On the AWS Console for lambda, verify that the right AWS Role has access to the function URL under Lambda-> Configuration -> permissions -> Resource based policy statements
Bitbucket Pipelines
The pipeline looks like this:
image: <your-base-docker-image>
pipelines:
default:
- step:
name: Create RDS DB for branch
oidc: true
trigger: manual
script:
- export AWS_REGION=ap-southeast-2
- export AWS_ROLE_ARN=arn:aws:iam::280714227524:role/BitbucketPipelinesOIDCRole
- export AWS_WEB_IDENTITY_TOKEN_FILE=$(pwd)/web-identity-token
- export AWS_WEB_IDENTITY_TOKEN_FILE=$(pwd)/web-identity-token
- echo $BITBUCKET_STEP_OIDC_TOKEN > $(pwd)/web-identity-token
- echo "Installing AWS CLI"
- yum update -y
- echo $BITBUCKET_BRANCH | md5sum
- export BRANCH_NAME=tb"$(echo $BITBUCKET_BRANCH | md5sum)"
- echo $BRANCH_NAME
- yum install -y python python-pip
- pip install awscli
- pip install awscurl
- aws --version
- awscurl --service lambda -X POST -d '{"branch":"$BRANCH_NAME","action":"CREATE"}' --region ap-southeast-2 $FUNCTION_URL
This step will pull the required variable FUNCTION_URL
which is stored in the pipeline repository variables and use curl to call the HTTPS endpoint as we use a linux base on the pipeline step.
Note that a manual step has been created in the pipeline for additional security. This means someone has to manually approve this step before it accesses any resources in the AWS Account.

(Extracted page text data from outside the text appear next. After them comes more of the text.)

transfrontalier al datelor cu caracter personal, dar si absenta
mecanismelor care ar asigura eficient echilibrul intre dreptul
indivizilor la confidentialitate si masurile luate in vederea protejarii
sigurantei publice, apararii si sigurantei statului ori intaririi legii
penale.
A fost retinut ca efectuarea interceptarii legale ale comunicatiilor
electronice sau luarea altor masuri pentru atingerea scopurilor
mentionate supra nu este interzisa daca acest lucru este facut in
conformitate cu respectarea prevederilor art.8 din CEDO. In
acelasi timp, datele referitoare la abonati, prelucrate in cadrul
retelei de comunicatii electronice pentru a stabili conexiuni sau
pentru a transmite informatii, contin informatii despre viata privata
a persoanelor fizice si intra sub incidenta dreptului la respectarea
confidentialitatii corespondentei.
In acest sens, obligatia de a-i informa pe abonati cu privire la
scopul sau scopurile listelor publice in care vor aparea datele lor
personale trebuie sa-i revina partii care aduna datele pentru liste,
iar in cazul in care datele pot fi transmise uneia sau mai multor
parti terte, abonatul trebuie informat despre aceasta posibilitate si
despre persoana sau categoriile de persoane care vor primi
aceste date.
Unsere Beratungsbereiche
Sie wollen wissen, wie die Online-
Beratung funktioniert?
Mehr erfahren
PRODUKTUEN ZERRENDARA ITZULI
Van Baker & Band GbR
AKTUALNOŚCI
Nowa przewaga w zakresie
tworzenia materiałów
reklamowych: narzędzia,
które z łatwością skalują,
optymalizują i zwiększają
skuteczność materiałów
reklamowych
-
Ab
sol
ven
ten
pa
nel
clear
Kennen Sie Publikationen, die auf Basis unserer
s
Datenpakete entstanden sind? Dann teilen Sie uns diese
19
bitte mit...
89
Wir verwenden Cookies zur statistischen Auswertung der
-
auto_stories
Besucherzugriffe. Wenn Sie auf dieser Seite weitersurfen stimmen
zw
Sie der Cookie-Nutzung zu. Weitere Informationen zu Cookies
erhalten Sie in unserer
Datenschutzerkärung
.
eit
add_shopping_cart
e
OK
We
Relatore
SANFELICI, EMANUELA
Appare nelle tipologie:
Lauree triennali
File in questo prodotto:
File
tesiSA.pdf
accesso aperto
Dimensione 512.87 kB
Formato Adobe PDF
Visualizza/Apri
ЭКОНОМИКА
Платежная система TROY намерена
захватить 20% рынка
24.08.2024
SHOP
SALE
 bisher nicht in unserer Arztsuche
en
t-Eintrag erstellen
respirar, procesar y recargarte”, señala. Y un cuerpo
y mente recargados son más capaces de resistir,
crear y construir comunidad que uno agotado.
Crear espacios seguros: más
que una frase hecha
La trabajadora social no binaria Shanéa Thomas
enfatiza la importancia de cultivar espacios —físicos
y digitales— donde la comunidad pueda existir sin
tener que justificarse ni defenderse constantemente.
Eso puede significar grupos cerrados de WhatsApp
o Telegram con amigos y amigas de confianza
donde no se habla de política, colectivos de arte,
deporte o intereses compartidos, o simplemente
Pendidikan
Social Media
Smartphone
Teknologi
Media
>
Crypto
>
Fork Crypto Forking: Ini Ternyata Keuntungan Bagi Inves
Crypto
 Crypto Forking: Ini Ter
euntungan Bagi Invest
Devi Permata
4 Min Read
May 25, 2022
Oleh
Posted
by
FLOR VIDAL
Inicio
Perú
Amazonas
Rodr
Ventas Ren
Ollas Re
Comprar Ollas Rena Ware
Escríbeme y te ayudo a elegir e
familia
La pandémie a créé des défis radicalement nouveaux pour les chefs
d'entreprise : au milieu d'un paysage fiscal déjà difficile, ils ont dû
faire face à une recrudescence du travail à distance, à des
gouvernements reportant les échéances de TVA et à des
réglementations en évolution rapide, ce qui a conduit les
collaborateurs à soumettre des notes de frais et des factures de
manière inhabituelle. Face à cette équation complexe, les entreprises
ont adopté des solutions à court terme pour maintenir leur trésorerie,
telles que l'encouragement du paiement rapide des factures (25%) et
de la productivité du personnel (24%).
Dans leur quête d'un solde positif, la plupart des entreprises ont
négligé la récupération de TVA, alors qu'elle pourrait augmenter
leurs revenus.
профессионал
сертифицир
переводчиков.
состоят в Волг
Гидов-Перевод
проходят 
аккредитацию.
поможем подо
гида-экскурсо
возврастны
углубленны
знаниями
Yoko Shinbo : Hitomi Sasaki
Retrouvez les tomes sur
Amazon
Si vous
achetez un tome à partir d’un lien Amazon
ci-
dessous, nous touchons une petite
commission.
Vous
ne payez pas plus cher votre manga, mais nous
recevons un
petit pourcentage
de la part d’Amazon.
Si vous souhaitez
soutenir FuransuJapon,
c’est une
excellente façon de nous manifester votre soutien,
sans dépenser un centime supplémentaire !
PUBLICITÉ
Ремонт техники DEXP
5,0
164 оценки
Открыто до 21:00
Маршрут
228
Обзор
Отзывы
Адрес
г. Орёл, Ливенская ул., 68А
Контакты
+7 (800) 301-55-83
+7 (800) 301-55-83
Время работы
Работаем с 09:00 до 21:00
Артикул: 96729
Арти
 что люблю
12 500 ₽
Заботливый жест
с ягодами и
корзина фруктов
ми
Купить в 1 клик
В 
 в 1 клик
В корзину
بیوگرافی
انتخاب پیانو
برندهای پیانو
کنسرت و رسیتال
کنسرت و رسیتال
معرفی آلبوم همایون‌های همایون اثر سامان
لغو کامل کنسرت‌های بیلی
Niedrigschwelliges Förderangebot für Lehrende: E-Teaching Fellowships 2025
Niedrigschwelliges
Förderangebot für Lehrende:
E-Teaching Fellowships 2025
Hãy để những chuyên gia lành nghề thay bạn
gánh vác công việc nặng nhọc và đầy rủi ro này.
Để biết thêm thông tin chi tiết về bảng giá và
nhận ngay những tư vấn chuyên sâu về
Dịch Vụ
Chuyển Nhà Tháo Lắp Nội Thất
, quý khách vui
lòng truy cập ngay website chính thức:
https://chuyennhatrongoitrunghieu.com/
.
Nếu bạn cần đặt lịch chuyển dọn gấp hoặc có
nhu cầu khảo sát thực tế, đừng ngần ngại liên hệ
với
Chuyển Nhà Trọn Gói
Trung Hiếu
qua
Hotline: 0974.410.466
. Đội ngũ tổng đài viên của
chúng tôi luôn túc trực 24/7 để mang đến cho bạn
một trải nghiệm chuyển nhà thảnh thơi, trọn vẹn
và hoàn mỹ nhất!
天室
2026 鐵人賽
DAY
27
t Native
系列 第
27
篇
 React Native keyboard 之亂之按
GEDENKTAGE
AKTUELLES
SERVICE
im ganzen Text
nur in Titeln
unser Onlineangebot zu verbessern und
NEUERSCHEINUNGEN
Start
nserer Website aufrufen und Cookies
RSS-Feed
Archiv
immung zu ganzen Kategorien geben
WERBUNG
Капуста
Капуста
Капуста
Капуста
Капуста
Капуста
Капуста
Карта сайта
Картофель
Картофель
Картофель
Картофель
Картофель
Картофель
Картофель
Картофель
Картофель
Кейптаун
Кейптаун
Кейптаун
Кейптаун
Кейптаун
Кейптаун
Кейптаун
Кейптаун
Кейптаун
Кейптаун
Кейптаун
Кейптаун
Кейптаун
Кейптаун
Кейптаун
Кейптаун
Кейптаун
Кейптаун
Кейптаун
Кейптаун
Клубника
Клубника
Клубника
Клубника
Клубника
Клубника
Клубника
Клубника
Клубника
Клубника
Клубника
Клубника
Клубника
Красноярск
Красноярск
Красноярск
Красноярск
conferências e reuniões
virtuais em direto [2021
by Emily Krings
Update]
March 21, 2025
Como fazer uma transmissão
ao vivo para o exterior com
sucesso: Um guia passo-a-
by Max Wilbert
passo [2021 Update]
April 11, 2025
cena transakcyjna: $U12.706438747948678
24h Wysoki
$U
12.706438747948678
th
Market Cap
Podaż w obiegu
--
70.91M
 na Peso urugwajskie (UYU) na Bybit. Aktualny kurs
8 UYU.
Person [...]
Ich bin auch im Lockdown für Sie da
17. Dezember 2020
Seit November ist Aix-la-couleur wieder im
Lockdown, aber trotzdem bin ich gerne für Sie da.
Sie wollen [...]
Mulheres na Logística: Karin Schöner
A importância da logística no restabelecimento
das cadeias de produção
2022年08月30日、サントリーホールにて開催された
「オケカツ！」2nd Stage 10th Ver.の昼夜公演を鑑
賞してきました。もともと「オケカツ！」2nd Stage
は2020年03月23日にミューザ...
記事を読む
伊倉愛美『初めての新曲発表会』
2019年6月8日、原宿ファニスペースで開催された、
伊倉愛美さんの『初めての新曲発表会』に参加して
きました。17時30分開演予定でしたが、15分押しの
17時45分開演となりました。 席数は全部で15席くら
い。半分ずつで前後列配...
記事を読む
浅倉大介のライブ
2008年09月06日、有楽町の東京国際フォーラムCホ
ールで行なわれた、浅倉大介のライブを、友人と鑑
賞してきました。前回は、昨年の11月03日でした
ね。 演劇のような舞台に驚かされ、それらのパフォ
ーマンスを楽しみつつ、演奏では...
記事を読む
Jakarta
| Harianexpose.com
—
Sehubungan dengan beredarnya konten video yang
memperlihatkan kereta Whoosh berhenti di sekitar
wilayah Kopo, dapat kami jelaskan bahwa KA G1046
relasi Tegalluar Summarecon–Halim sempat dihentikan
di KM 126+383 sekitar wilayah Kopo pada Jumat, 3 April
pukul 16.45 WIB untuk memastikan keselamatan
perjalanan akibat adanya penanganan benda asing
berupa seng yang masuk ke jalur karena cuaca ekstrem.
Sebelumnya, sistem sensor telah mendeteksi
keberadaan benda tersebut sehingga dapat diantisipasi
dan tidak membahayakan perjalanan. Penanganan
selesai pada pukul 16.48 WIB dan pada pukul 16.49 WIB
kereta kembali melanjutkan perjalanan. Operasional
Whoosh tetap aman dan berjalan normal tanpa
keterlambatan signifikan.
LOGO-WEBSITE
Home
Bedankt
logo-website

The pipeline takes the branch name, hashes it with md5 and adds a tb
prefix to it. This will be used as the table name.
Along with that it installs any required dependencies.
In your pipeline, you can pass your AWS credentials by OIDC to curl while making your HTTPS request. The awscurl
command helps us to automatically authenticate to follow AWS’s authentication signature as Function URLs with AWS_IAM Authentication
The curl command looks like this:
awscurl --service lambda -X POST -d '{"branch":"$BRANCH_NAME","action":"CREATE"}' --region ap-southeast-2 $FUNCTION_URL
Here, we give it the service it will call - lambda, run a HTTP POST request with the -X
flag and give it the input data - the branch name and the action. We also provide the function url and aws region here.
Everything In Action
Once everything is in place, when the pipeline step is run the following output is seen:
This output will show up as Forbidden
if the permissions are not set up correctly. The output can also be modified in your lambda function as required.
This means that the lambda function has been run successfully. On checking the lambda logs in cloudwatch we see the following output:
You can connect to the database via an ec2 instance and verify if the table is created. Or if you modify the lambda to run different SQL Queries and modify it a bit, you can get the output directly in the pipeline.
Conclusion
In this blog, we looked at an example where developers could run scripts on the database of an application before or after running the CICD pipeline using AWS lambda function URLs along with AWS Lambda.
In conclusion, Function URLs along with AWS IAM Authentication allow you to securely access lambda functions from an HTTPS Endpoint without the need to set up API Gateways. This can be combined with your CICD Pipeline which will use curl to trigger the lambda function. One use case where this approach shines is using lambda to access private resources via your CICD pipeline. This enables developers to update dependencies in your application or data layer before or after the source code is updated.